VAR stands for vector auto regression. The benefit of using a VAR model compared to what we have learned so far is that one can look at how variables affect each other, instead of just a unidirectional relationship. A VAR model fits two linear regressions (or ARIMAs) in an autoregressive fashion and use one variable to forecast the other, and vis versa.
I will be comparing the stock prices of Nike (NKE) and United Natural Foods Inc. (UNFI) to see if there might be some sort of relationship to athletic wear sales and health food sales.
library(forecast)
## Registered S3 method overwritten by 'quantmod':
## method from
## as.zoo.data.frame zoo
library(fpp2)
## Loading required package: ggplot2
## Loading required package: fma
## Loading required package: expsmooth
library(vars)
## Loading required package: MASS
##
## Attaching package: 'MASS'
## The following objects are masked from 'package:fma':
##
## cement, housing, petrol
## Loading required package: strucchange
## Loading required package: zoo
##
## Attaching package: 'zoo'
## The following objects are masked from 'package:base':
##
## as.Date, as.Date.numeric
## Loading required package: sandwich
## Loading required package: urca
## Loading required package: lmtest
data <- read.csv("C:/Users/andre/Documents/Boston College/2. Summer 2020/Forecasting/week 6/week6.csv")

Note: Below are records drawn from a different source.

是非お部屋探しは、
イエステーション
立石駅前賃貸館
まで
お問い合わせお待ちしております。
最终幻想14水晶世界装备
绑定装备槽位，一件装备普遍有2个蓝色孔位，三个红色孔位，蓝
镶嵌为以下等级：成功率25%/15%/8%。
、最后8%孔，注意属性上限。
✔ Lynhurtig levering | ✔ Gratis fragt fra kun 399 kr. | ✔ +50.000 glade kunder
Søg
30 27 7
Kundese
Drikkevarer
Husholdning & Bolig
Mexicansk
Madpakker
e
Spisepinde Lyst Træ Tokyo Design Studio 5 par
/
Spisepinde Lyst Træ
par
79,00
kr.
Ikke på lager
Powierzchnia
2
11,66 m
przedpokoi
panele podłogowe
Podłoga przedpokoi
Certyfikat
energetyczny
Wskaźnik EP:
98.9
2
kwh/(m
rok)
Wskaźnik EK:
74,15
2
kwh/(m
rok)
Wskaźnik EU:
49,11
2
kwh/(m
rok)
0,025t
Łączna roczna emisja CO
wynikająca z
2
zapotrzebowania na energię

data.ts <- ts(data[2:3], start = c(2015,9), frequency = 12)
autoplot(data.ts)
VARselect(data.ts)
## $selection
## AIC(n) HQ(n) SC(n) FPE(n)
## 1 1 1 1
##
## $criteria
## 1 2 3 4 5 6
## AIC(n) 5.709257 5.844912 5.968709 6.095825 5.961497 5.900285
## HQ(n) 5.796105 5.989659 6.171354 6.356369 6.279940 6.276626
## SC(n) 5.936530 6.223701 6.499014 6.777646 6.794834 6.885137
## FPE(n) 301.728828 345.909017 392.366258 447.328204 393.571265 373.631711
## 7 8 9 10
## AIC(n) 5.874339 5.975119 6.027019 6.010317
## HQ(n) 6.308578 6.467258 6.577056 6.618252
## SC(n) 7.010707 7.263003 7.466419 7.601232
## FPE(n) 368.757631 414.917738 446.903180 452.231997
By looking at the plot of these two stocks, it would seem to be that there is some sort of inverse relationship between the two stocks starting right around 2018. Since all of the criteria agrees on a lag of one, that is the VAR model that I will run (didn’t even mean to have that rhyme).

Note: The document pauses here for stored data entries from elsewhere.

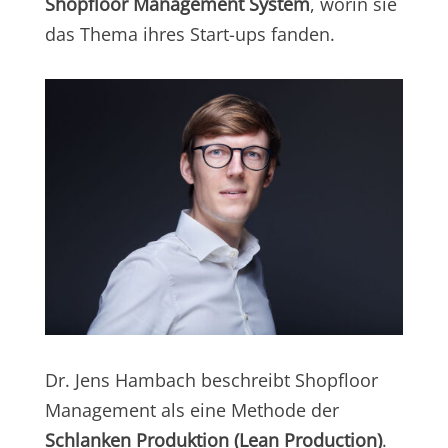
Shopfloor Management System
, worin sie
das Thema ihres Start-ups fanden.
Dr. Jens Hambach beschreibt Shopfloor
Management als eine Methode der
Schlanken Produktion (Lean Production)
.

var2 <- VAR(data.ts, p = 1, type = c("both"))
plot(var2)
fc_var2 <- forecast(var2, h = 12)
autoplot(fc_var2)
Now I want to see how well these two companies predict each other’s stick prices by looking at their error metrics
acc_UNFI <- accuracy(fc_var2$forecast$UNFI)
acc_NKE <- accuracy(fc_var2$forecast$NKE)
acc_UNFI
## ME RMSE MAE MPE MAPE MASE
## Training set 1.473069e-17 3.841569 2.936223 -3.112916 12.85338 0.2481372
## ACF1
## Training set 0.01411832
acc_NKE
## ME RMSE MAE MPE MAPE MASE
## Training set -8.289236e-16 4.07869 3.161761 -0.3503399 4.485871 0.2646998
## ACF1
## Training set -0.01472569
From my understanding, the accuracy of UNFI would be with NKE as the predictor and the accuracy of NKE would be with UNFI as a predictor. With that definition, NKE does a better job of forecasting UNFI than UNFI does of NKE. One reason that I could think to explain this by is if people are making decisions about living a healthier lifestyle, then they first turn to exercise before diet, but diet would follow.